Another strategic partner that’s critical to enabling this shift to value-based care is the federal government, said Wheatley. He said it will be important for the government to develop value-based care models similar to what private insurers like Highmark and Humana have done to help providers more easily navigate the shift. In that regard, Humana is working with the CMS Innovation Center to develop various programs. Holmberg agreed and said the barriers to clinicians and insurers adopting value-based medicine need to be addressed.
Improving care within communities
The pandemic has showed that strategic relationships in health care can come from unlikely places. Holmberg noted his organization worked with a company called MSA Safety, which makes fire safety equipment, and they collectively developed a respirator that can be repeatedly reused.
During COVID, Highmark is taking what they’ve learned, whether it’s regarding safety equipment or virtual care, and sharing it across its network. “Our goal is to find somebody in each region who can be the beachhead for that region and be the innovator. And then from there, we can actually make real change happen, both nationally and on a regional basis,” Holmberg said.

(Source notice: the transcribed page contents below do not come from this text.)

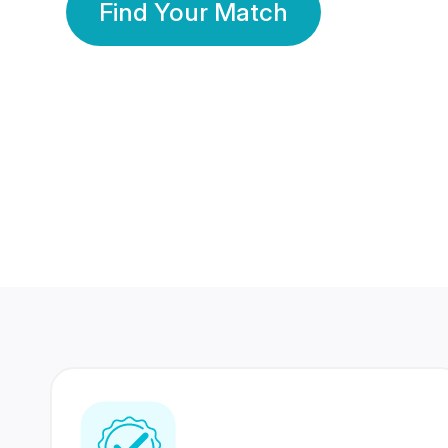
Find Your Match
350 Lakhs+
80 Lakhs
Registered Members
Success Stories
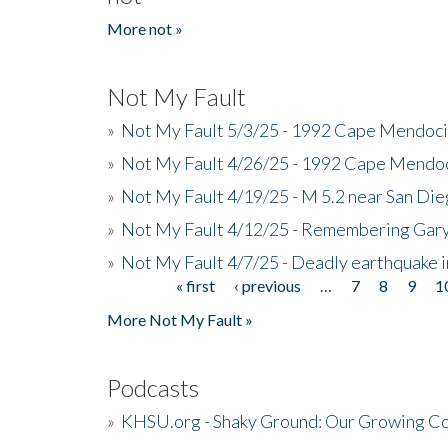
More not »
Not My Fault
»
Not My Fault 5/3/25 - 1992 Cape Mendoci
»
Not My Fault 4/26/25 - 1992 Cape Mendoc
»
Not My Fault 4/19/25 - M 5.2 near San Di
»
Not My Fault 4/12/25 - Remembering Gar
»
Not My Fault 4/7/25 - Deadly earthquake
« first
‹ previous
…
7
8
9
1
Pages
More Not My Fault »
Podcasts
»
KHSU.org - Shaky Ground: Our Growing Co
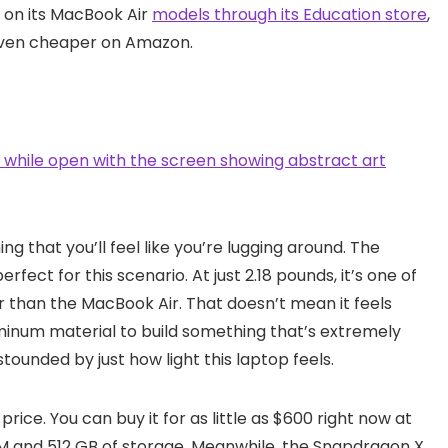
 on its MacBook Air
models through its Education store
,
 even cheaper on Amazon.
ng that you’ll feel like you’re lugging around. The
perfect for this scenario. At just 2.18 pounds, it’s one of
er than the MacBook Air. That doesn’t mean it feels
uminum material to build something that’s extremely
stounded by just how light this laptop feels.
 price. You can buy it for as little as $600 right now at
RAM and 512 GB of storage. Meanwhile, the Snapdragon X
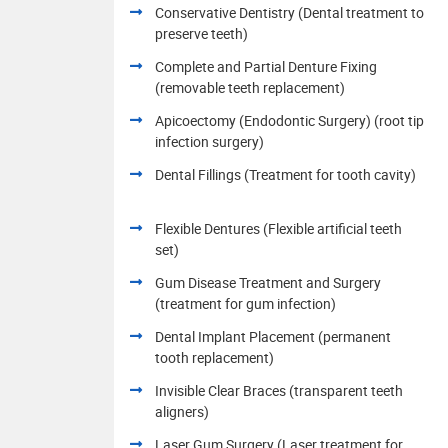
Conservative Dentistry (Dental treatment to
preserve teeth)
Complete and Partial Denture Fixing
(removable teeth replacement)
Apicoectomy (Endodontic Surgery) (root tip
infection surgery)
Dental Fillings (Treatment for tooth cavity)
Flexible Dentures (Flexible artificial teeth
set)
Gum Disease Treatment and Surgery
(treatment for gum infection)
Dental Implant Placement (permanent
tooth replacement)
Invisible Clear Braces (transparent teeth
aligners)
Laser Gum Surgery (Laser treatment for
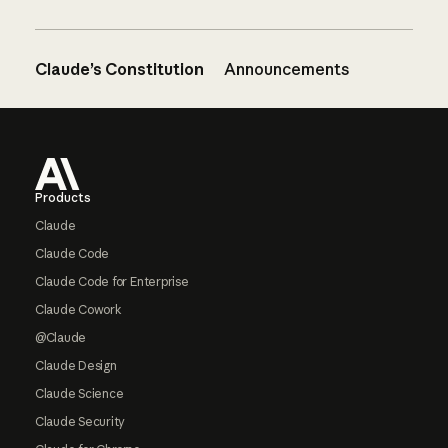
Claude’s Constitution
Announcements
Footer
Products
Claude
Claude Code
Claude Code for Enterprise
Claude Cowork
@Claude
Claude Design
Claude Science
Claude Security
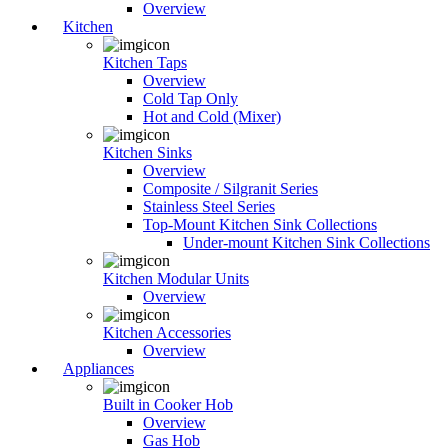
Overview
Kitchen
Kitchen Taps
Overview
Cold Tap Only
Hot and Cold (Mixer)
Kitchen Sinks
Overview
Composite / Silgranit Series
Stainless Steel Series
Top-Mount Kitchen Sink Collections
Under-mount Kitchen Sink Collections
Kitchen Modular Units
Overview
Kitchen Accessories
Overview
Appliances
Built in Cooker Hob
Overview
Gas Hob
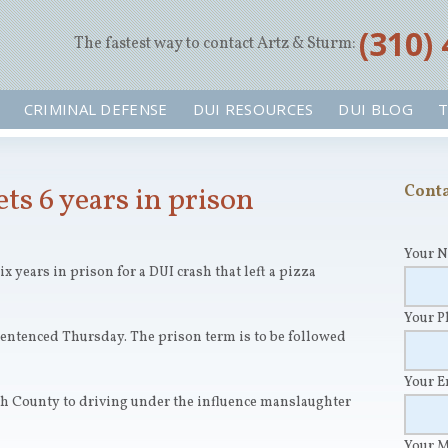
‪(310)
The fastest way to contact Artz & Sturm:
CRIMINAL DEFENSE
DUI RESOURCES
DUI BLOG
T
ts 6 years in prison
Conta
Your 
x years in prison for a DUI crash that left a pizza
Your 
entenced Thursday. The prison term is to be followed
Your 
ch County to driving under the influence manslaughter
Your 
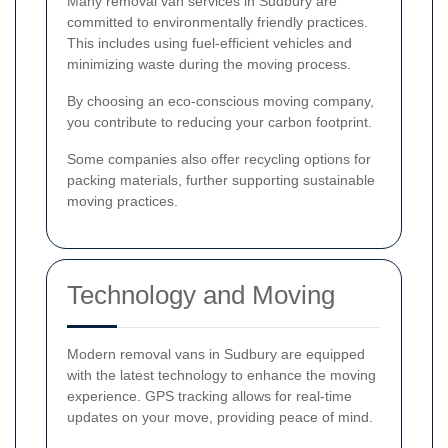
Many removal van services in Sudbury are
committed to environmentally friendly practices.
This includes using fuel-efficient vehicles and
minimizing waste during the moving process.
By choosing an eco-conscious moving company,
you contribute to reducing your carbon footprint.
Some companies also offer recycling options for
packing materials, further supporting sustainable
moving practices.
Technology and Moving
Modern removal vans in Sudbury are equipped
with the latest technology to enhance the moving
experience. GPS tracking allows for real-time
updates on your move, providing peace of mind.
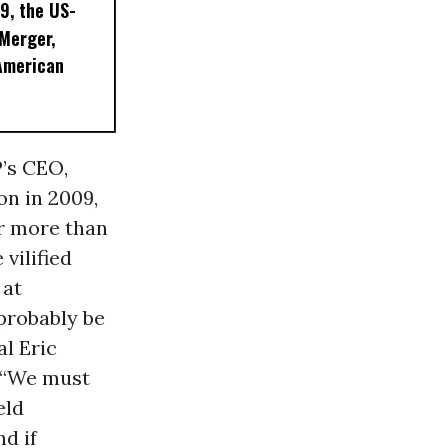
9, the US-
 Merger,
American
P’s CEO,
n in 2009,
r more than
vilified
 at
 probably be
al Eric
: “We must
eld
d if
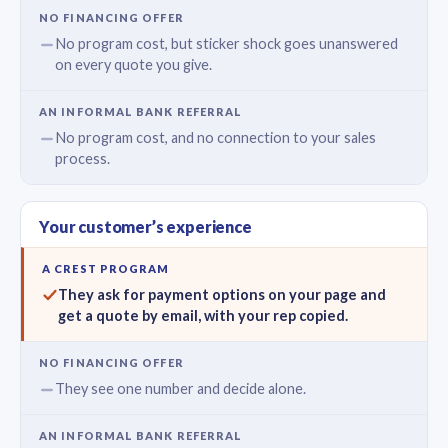
No program cost, but sticker shock goes unanswered
on every quote you give.
No program cost, and no connection to your sales
process.
Your customer’s experience
They ask for payment options on your page and
get a quote by email, with your rep copied.
They see one number and decide alone.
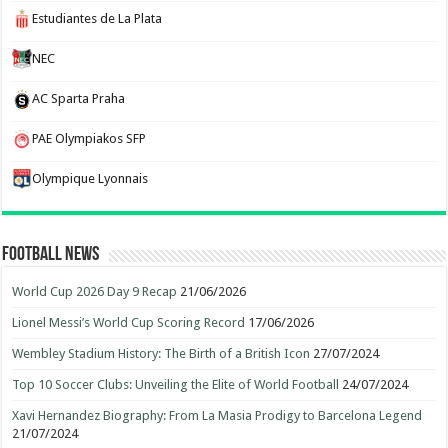
Estudiantes de La Plata
NEC
AC Sparta Praha
PAE Olympiakos SFP
Olympique Lyonnais
Football News
World Cup 2026 Day 9 Recap
21/06/2026
Lionel Messi’s World Cup Scoring Record
17/06/2026
Wembley Stadium History: The Birth of a British Icon
27/07/2024
Top 10 Soccer Clubs: Unveiling the Elite of World Football
24/07/2024
Xavi Hernandez Biography: From La Masia Prodigy to Barcelona Legend
21/07/2024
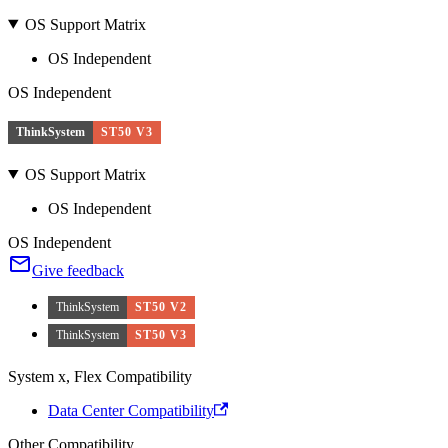
OS Support Matrix
OS Independent
OS Independent
ThinkSystem
ST50 V3
OS Support Matrix
OS Independent
OS Independent
Give feedback
ThinkSystem
ST50 V2
ThinkSystem
ST50 V3
System x, Flex Compatibility
Data Center Compatibility
Other Compatibility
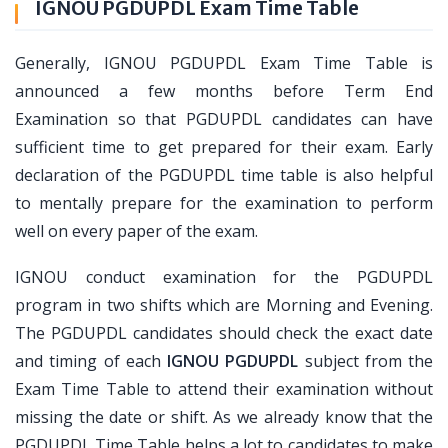
IGNOU PGDUPDL Exam Time Table
Generally, IGNOU PGDUPDL Exam Time Table is
announced a few months before Term End
Examination so that PGDUPDL candidates can have
sufficient time to get prepared for their exam. Early
declaration of the PGDUPDL time table is also helpful
to mentally prepare for the examination to perform
well on every paper of the exam.
IGNOU conduct examination for the PGDUPDL
program in two shifts which are Morning and Evening.
The PGDUPDL candidates should check the exact date
and timing of each
IGNOU PGDUPDL
subject from the
Exam Time Table to attend their examination without
missing the date or shift. As we already know that the
PGDUPDL Time Table helps a lot to candidates to make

The downstream impact of this focus on improving community health, both Holmberg and Wheatley said, is that there’s a greater chance to address health disparities and care for vulnerable populations. Holmberg added that the technology and new models of care need to be used to level the playing field and reach into underserved communities and patient populations. But this can’t be done alone.
“We have to keep the progress going as an industry because I think we’re all set up for success. And underserved communities are going to be a lot better off as a result,” Wheatley said.